ある週末、僕は一人で電車に乗って、海を見に行った。何年も、そういうことをしていなかった。海岸に打ち寄せる波の音を聞きながら、遠く水平線を眺めていた。寄せては返す波のように、僕の心にも、何か新しいものが、ゆっくりと、しかし確実に流れ込んできているような気がした。それは、幸福というような大げさなものではなかった。ただ、凍りついていたものが、少しずつ溶け始めているような、そんな感覚だった。
新しい仕事も始めた。以前よりも、もう少しだけ、自分の興味のある分野に近い仕事だ。職場の人間関係は、あっさりとしていて、深入りすることはない。でも、それが今の僕には心地よかった。誰かと深く関わることへの、無意識の恐れがまだ残っているのかもしれない。
ミユキやタカシのことを思い出す頻度は、減っていった。彼らがどうなったのか、もう積極的に知りたいとは思わない。彼らは彼らの人生を生きているのだろう。そして、僕は僕の人生を生きなければならない。過去の傷が完全に消えたわけではない。時々、ふとした瞬間に、あの頃の光景や、胸の痛みが蘇ることはある。それは、古い傷跡のように、一生消えないのかもしれない。

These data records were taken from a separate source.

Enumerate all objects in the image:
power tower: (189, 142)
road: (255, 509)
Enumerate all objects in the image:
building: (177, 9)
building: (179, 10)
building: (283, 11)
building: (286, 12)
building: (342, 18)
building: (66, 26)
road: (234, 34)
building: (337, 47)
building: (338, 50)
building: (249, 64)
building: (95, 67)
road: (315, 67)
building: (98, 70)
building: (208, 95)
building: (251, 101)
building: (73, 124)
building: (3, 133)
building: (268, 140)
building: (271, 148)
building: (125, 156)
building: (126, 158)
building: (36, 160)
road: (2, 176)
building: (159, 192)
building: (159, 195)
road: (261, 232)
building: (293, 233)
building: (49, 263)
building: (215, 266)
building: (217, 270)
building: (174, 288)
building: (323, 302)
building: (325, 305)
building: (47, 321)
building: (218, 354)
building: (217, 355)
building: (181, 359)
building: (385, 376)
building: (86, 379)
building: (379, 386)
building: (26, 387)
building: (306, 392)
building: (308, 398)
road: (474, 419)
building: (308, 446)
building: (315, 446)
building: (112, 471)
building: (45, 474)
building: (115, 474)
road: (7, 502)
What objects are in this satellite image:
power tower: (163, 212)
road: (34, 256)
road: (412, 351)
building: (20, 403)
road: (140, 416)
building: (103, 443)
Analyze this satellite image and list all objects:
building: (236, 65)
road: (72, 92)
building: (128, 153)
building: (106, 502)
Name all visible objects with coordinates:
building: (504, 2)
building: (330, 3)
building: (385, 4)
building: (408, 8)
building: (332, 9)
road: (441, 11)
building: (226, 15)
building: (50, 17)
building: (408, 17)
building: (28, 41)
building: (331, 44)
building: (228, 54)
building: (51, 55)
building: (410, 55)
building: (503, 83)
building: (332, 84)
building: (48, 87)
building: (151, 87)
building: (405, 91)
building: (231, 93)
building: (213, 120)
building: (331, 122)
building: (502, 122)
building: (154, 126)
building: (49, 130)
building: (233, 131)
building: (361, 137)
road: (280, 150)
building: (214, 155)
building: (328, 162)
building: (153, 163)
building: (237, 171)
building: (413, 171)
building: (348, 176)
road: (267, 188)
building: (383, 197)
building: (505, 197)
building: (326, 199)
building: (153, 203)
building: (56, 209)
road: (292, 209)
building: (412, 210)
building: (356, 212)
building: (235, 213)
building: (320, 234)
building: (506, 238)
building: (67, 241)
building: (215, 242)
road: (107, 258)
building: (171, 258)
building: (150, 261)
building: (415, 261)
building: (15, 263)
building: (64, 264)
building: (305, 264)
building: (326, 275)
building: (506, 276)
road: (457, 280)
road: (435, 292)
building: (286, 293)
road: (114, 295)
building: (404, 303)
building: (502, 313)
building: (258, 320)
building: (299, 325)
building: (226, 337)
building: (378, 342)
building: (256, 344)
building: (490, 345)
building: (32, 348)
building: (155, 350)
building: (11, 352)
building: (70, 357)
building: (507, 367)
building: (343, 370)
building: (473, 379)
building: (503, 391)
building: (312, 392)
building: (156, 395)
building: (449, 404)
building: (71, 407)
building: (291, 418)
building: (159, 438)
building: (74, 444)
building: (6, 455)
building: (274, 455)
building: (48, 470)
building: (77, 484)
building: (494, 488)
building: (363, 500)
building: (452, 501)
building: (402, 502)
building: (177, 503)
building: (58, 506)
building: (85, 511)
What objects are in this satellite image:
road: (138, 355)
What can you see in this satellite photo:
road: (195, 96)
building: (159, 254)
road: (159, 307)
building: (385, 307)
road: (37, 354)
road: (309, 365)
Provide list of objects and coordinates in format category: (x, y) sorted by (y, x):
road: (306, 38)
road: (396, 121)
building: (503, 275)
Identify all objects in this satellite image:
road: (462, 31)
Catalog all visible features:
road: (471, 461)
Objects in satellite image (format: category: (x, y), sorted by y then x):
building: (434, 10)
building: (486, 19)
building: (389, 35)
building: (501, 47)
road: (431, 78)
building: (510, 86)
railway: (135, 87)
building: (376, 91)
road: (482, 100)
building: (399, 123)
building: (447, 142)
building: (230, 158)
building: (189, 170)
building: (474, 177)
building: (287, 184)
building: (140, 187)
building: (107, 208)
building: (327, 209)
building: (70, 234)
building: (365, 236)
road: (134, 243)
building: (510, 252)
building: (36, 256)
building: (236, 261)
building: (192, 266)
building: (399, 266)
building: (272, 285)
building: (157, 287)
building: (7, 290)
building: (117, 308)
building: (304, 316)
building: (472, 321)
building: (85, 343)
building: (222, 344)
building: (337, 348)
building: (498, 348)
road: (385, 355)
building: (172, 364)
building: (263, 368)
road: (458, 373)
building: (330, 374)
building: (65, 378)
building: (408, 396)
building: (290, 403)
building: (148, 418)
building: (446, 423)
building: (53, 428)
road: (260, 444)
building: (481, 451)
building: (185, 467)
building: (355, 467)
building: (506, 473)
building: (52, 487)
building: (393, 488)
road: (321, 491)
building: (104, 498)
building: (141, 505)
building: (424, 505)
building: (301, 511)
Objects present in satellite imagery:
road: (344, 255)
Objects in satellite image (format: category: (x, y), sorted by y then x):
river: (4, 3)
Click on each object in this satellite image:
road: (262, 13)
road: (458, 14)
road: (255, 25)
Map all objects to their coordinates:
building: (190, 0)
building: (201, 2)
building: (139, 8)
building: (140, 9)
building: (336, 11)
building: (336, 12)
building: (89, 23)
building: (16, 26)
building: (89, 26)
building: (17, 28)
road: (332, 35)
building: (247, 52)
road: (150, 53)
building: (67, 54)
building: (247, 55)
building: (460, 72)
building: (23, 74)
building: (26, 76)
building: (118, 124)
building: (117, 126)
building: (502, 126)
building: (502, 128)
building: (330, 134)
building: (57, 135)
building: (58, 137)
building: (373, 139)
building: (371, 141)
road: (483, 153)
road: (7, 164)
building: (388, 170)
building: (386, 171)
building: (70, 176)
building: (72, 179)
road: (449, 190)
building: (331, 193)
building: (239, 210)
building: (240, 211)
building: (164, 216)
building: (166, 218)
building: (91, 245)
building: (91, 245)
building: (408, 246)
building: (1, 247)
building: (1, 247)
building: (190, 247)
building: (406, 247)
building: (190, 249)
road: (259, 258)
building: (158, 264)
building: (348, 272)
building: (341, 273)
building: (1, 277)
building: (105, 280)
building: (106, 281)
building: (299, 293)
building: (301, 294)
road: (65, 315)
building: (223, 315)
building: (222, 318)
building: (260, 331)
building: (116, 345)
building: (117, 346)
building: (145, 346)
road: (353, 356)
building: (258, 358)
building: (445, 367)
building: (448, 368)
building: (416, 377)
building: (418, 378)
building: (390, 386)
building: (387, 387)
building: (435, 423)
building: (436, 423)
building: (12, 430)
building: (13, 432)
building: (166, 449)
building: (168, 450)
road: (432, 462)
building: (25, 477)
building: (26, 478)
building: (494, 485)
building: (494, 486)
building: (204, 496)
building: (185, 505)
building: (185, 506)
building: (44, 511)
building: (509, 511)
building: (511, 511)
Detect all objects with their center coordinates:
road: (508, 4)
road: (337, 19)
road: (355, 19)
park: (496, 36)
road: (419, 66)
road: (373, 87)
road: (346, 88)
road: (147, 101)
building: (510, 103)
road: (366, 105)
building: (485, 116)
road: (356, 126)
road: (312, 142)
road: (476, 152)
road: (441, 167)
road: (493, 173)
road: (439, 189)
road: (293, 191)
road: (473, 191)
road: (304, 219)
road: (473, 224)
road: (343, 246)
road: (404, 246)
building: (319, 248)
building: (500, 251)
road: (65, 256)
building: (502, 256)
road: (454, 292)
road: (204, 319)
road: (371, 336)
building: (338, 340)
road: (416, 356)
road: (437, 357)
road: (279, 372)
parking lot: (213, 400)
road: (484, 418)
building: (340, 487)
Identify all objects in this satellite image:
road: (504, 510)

でも、もう、その傷に支配されることはない。煉瓦の檻は、まだ僕の周りにあるのかもしれないが、その向こうに、少しだけ光が見えるようになった。それは、朝焼けのように鮮やかな光ではない。夕暮れ時のような、穏やかで、控えめな光だ。でも、その光の方へ、ゆっくりと、しかし確実に歩いていくことができるようになった。
それは、完全な幸福ではない。でも、地獄の中で空虚な日々を送っていた頃に比べれば、それは、確かに「幸せ」と呼べるものだった。一人でコーヒーを淹れて、好きな音楽を聴きながら本を読む。そんな、かつてミユキと夢見たような静かな日常が、僕一人の中に、少しずつ形作られていく。それは、あの頃とは全く違う意味合いを持っていた。失ったものはあまりにも大きい。でも、失った場所に、新しい何かを築き始めることはできるのかもしれない。そう思えるようになったのだ。煉瓦の檻の向こうに、微かな光が見える。僕は、その光の方へ、ゆっくりと歩き始めた。